(THINGS TO DO)
1. Reproduce everything in the passage on the Khalistan movement from "By the early 1990s, its most violent phase was" down to "in the essay.".
2. According to the passage on the Khalistan movement, in what year did Gurpatwant Singh start the "Sikhs For Justice" forum?
3. Extend the essay on the Khalistan movement below, picking up after its final line.

(SELECTED PASSAGE)
↓

By the early 1990s, its most violent phase was crushed by India’s police forces under the capable leadership of Kanwar Pal Singh (KPS) Gill. Gradually, the Sikhs were back in the national mainstream. The militancy itself was crushed under the leadership of the then Chief Minister of Punjab, Beant Singh, and the state Police Chief KPS Gill, both Sikhs. Later, Manmohan Singh, the Cambridge-returned Sikh economist, served India as prime minister for ten years.
On a closer look, it appears that the Khalistan movement was, from its inception, a non-starter. Abetted by Pakistan and fueled by some contemporary grievances, the movement got traction. However, it was bound to shatter in the long run because it stood on a fallacious ideology and deceitful propaganda, discussed later in the essay.
Why Resurgence?
By the early 1990s, its most violent phase ended. It petered out in the mainland Punjab; however, it continued to survive in a fledgling state in the western countries among the Sikh diaspora communities. Many Khalistan leaders settled in Canada, the United States, and Western Europe and sustained the movement. Pakistan continued to support the Khalistan movement in the west. In 2007, Khalistan leader Gurpatwant Singh started the “Sikhs For Justice” (SFJ) forum to conduct “Referendum 2020“ (a referendum among the global Sikh community by 2020 to decide upon the separate homeland). In mainland Punjab, since 2015, its terror activities are seeing a revival. After the removal of Kashmir’s special status, Pakistan has intensified its activities to link Khalistan terrorism with Kashmir-centric terror groups especially, Jaish-e-Mohammad, the group responsible for the 2019 Pulwama attack, leading to the death of forty Indian soldiers and bringing India and Pakistan to the verge of war. The current disaffection among farmers due to state curtailing subsidies under the new agricultural reforms gives space to the Khalistan movement.
What is the Bigger Danger?

↑

(GIVEN INFORMATION)
↓

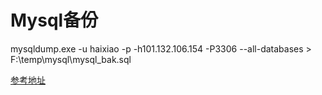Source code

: # Mysql备份

mysqldump.exe -u haixiao -p -h101.132.106.154 -P3306  --all-databases  > F:\temp\mysql\mysql_bak.sql

[参考地址](https://www.cnblogs.com/kissdodog/p/4174421.html)



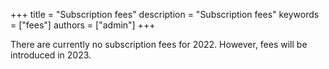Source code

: +++
title = "Subscription fees"
description = "Subscription fees"
keywords = ["fees"]
authors = ["admin"]
+++

There are currently no subscription fees for 2022. However, fees will be introduced in 2023.

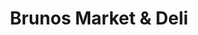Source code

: ---
title: "Brunos Market & Deli"
url: /carmel-by-the-sea/brunos-market-und-deli/
shop: Supermarkt
---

↑

(ANSWERS PROVIDED)
1.
By the early 1990s, its most violent phase was crushed by India’s police forces under the capable leadership of Kanwar Pal Singh (KPS) Gill. Gradually, the Sikhs were back in the national mainstream. The militancy itself was crushed under the leadership of the then Chief Minister of Punjab, Beant Singh, and the state Police Chief KPS Gill, both Sikhs. Later, Manmohan Singh, the Cambridge-returned Sikh economist, served India as prime minister for ten years.
On a closer look, it appears that the Khalistan movement was, from its inception, a non-starter. Abetted by Pakistan and fueled by some contemporary grievances, the movement got traction. However, it was bound to shatter in the long run because it stood on a fallacious ideology and deceitful propaganda, discussed later in the essay.

2. 2007

3.
The Khalistan movement in its new avatar is even more dangerous because it is projecting an image of a secular and liberal movement of a Sikh minority fighting against India’s oppressive Hindu majority for its right to self-determination. Further, the SFJ, by lending support to Kashmir separatism and some of India’s populist civil rights movements with dubious ties to Islamist groups and Khalistani groups, is projecting an image of a civil rights movement with firm beliefs in Western liberal values. However, at its core, it continues to be a violent and extremist movement with no tolerance for liberal values like free speech, multiculturalism, democracy, and human rights.
This piece intends to debunk two powerful myths associated with Khalistan 2.0, giving it a degree of legitimacy among the religious Sikhs and the secular civil rights activists. The first myth is that the movement is rooted in Sikhism, fighting for its followers who are facing an existential threat from Hindu nationalism. The second myth is that the movement has firm faith in liberal values.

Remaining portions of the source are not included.